Stored data:
/---

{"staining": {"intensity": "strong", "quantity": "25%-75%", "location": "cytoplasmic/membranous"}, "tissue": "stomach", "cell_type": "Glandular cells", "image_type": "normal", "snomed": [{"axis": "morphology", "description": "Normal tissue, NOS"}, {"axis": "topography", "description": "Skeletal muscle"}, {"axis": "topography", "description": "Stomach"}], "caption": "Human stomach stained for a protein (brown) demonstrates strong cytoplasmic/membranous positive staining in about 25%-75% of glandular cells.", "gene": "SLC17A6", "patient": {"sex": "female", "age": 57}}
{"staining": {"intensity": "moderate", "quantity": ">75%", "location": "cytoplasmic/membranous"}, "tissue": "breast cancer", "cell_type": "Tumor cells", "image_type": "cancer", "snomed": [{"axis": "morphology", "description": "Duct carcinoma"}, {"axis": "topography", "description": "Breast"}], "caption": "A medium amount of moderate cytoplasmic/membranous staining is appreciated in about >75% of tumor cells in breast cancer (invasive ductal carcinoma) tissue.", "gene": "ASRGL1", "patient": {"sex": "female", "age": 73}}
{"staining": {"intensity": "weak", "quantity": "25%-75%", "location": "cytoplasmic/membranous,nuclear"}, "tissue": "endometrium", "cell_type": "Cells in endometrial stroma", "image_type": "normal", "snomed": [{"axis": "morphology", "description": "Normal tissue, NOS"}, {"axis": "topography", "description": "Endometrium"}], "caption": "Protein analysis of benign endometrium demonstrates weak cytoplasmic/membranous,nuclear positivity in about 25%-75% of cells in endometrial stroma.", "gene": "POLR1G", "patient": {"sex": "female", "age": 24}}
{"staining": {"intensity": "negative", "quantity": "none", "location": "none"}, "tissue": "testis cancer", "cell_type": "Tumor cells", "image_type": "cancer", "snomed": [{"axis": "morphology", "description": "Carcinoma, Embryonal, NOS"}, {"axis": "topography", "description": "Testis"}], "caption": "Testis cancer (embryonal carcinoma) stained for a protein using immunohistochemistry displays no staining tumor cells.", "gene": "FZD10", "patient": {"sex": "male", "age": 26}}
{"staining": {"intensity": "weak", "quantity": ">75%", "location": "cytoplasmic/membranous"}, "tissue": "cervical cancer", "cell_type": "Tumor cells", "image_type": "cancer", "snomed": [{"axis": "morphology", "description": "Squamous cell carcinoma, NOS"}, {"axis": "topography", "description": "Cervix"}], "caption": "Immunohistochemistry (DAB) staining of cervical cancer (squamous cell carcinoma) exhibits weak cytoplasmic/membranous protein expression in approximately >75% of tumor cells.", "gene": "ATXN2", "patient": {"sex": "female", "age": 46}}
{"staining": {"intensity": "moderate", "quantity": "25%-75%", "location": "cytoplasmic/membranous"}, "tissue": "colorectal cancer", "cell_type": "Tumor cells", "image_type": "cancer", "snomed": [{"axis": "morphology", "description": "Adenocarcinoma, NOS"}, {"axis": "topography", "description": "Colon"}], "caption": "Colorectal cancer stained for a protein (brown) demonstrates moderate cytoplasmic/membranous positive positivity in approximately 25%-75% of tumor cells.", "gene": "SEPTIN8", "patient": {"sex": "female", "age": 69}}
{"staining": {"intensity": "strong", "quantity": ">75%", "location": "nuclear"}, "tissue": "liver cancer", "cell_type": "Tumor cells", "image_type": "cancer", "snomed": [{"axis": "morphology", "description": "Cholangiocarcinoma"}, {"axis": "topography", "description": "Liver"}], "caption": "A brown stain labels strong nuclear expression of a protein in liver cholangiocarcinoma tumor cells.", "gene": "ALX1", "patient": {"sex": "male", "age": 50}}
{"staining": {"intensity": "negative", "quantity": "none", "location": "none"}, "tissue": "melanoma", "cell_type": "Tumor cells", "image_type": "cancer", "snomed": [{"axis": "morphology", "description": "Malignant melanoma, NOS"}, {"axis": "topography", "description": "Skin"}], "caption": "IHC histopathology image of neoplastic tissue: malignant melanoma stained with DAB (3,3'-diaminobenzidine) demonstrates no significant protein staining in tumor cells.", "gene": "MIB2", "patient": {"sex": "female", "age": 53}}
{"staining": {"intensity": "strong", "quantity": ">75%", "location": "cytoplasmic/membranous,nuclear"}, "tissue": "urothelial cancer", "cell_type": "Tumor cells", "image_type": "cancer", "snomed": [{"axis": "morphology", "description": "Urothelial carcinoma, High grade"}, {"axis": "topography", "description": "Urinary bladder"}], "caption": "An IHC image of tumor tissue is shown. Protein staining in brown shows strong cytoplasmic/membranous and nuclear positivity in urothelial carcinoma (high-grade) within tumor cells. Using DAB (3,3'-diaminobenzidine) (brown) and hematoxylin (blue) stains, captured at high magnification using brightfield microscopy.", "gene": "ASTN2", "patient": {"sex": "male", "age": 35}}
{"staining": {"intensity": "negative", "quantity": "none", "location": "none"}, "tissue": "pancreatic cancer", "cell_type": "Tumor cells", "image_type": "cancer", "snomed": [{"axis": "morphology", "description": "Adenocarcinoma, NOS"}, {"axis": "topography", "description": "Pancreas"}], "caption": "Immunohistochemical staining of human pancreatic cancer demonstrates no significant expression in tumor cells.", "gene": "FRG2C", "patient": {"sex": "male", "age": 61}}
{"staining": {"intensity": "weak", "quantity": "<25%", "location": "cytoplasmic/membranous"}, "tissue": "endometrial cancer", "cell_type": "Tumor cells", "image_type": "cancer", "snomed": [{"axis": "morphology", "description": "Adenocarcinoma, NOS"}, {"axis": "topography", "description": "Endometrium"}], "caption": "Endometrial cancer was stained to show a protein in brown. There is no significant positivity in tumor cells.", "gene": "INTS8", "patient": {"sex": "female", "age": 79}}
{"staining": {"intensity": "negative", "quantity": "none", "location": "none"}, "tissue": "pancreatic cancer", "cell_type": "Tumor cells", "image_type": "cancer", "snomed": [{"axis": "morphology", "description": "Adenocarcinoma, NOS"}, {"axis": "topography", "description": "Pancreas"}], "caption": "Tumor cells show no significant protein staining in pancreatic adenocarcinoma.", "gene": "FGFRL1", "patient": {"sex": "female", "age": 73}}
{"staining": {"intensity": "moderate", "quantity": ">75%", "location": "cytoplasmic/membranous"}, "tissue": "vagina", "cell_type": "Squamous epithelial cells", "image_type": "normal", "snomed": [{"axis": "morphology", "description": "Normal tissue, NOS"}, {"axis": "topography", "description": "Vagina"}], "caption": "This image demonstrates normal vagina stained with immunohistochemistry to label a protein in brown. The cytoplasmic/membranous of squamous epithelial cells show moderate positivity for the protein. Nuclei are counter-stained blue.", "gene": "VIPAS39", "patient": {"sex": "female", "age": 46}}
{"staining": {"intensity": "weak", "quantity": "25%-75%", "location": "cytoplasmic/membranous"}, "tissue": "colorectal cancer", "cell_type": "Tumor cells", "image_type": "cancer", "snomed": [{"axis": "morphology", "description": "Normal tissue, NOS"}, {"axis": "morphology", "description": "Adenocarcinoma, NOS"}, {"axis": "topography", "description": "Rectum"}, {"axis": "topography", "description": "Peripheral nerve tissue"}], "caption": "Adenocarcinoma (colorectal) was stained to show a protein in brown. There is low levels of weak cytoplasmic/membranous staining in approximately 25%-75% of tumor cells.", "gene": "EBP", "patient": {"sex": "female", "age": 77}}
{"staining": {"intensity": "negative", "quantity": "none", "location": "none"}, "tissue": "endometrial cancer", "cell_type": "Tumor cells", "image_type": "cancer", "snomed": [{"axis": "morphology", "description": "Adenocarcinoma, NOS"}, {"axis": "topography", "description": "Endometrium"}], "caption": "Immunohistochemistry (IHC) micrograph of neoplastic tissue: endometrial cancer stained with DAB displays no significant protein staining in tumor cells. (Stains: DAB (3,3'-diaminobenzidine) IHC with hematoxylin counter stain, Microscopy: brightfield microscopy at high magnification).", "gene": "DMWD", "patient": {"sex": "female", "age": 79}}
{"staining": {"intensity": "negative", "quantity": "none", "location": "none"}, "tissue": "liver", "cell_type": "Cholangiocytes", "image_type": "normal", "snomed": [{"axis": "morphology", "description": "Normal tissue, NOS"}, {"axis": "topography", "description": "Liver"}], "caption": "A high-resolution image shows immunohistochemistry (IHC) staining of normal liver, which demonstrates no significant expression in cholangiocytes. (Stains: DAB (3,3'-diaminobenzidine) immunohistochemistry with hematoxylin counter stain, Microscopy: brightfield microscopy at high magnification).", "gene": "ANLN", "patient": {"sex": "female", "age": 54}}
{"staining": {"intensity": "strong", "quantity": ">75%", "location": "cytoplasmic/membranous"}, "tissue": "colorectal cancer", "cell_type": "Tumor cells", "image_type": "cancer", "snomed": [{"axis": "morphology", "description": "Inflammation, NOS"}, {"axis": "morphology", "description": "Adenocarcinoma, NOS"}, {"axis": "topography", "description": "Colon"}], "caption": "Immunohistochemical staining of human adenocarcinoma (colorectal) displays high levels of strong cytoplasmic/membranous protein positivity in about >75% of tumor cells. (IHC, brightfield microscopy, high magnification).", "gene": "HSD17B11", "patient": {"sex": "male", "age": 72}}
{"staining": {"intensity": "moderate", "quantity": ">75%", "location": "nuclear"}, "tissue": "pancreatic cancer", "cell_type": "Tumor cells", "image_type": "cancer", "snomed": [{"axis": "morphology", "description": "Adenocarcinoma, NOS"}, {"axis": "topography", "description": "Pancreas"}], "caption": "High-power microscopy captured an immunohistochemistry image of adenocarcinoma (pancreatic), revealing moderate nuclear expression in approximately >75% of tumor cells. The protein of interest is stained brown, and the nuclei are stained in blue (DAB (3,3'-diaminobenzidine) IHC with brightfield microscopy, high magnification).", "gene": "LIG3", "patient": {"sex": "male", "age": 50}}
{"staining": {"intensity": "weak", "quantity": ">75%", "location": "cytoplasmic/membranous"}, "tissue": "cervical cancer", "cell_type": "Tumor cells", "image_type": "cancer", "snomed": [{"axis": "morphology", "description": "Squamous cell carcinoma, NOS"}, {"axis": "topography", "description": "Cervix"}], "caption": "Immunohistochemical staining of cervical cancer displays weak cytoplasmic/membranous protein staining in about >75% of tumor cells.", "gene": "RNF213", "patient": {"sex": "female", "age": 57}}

\---

_Requirement_.
Print exactly the lines above from the one with "cancer (embryonal carcinoma)" to the one with "cancer stained for", including both.

_Your response_.
{"staining": {"intensity": "negative", "quantity": "none", "location": "none"}, "tissue": "testis cancer", "cell_type": "Tumor cells", "image_type": "cancer", "snomed": [{"axis": "morphology", "description": "Carcinoma, Embryonal, NOS"}, {"axis": "topography", "description": "Testis"}], "caption": "Testis cancer (embryonal carcinoma) stained for a protein using immunohistochemistry displays no staining tumor cells.", "gene": "FZD10", "patient": {"sex": "male", "age": 26}}
{"staining": {"intensity": "weak", "quantity": ">75%", "location": "cytoplasmic/membranous"}, "tissue": "cervical cancer", "cell_type": "Tumor cells", "image_type": "cancer", "snomed": [{"axis": "morphology", "description": "Squamous cell carcinoma, NOS"}, {"axis": "topography", "description": "Cervix"}], "caption": "Immunohistochemistry (DAB) staining of cervical cancer (squamous cell carcinoma) exhibits weak cytoplasmic/membranous protein expression in approximately >75% of tumor cells.", "gene": "ATXN2", "patient": {"sex": "female", "age": 46}}
{"staining": {"intensity": "moderate", "quantity": "25%-75%", "location": "cytoplasmic/membranous"}, "tissue": "colorectal cancer", "cell_type": "Tumor cells", "image_type": "cancer", "snomed": [{"axis": "morphology", "description": "Adenocarcinoma, NOS"}, {"axis": "topography", "description": "Colon"}], "caption": "Colorectal cancer stained for a protein (brown) demonstrates moderate cytoplasmic/membranous positive positivity in approximately 25%-75% of tumor cells.", "gene": "SEPTIN8", "patient": {"sex": "female", "age": 69}}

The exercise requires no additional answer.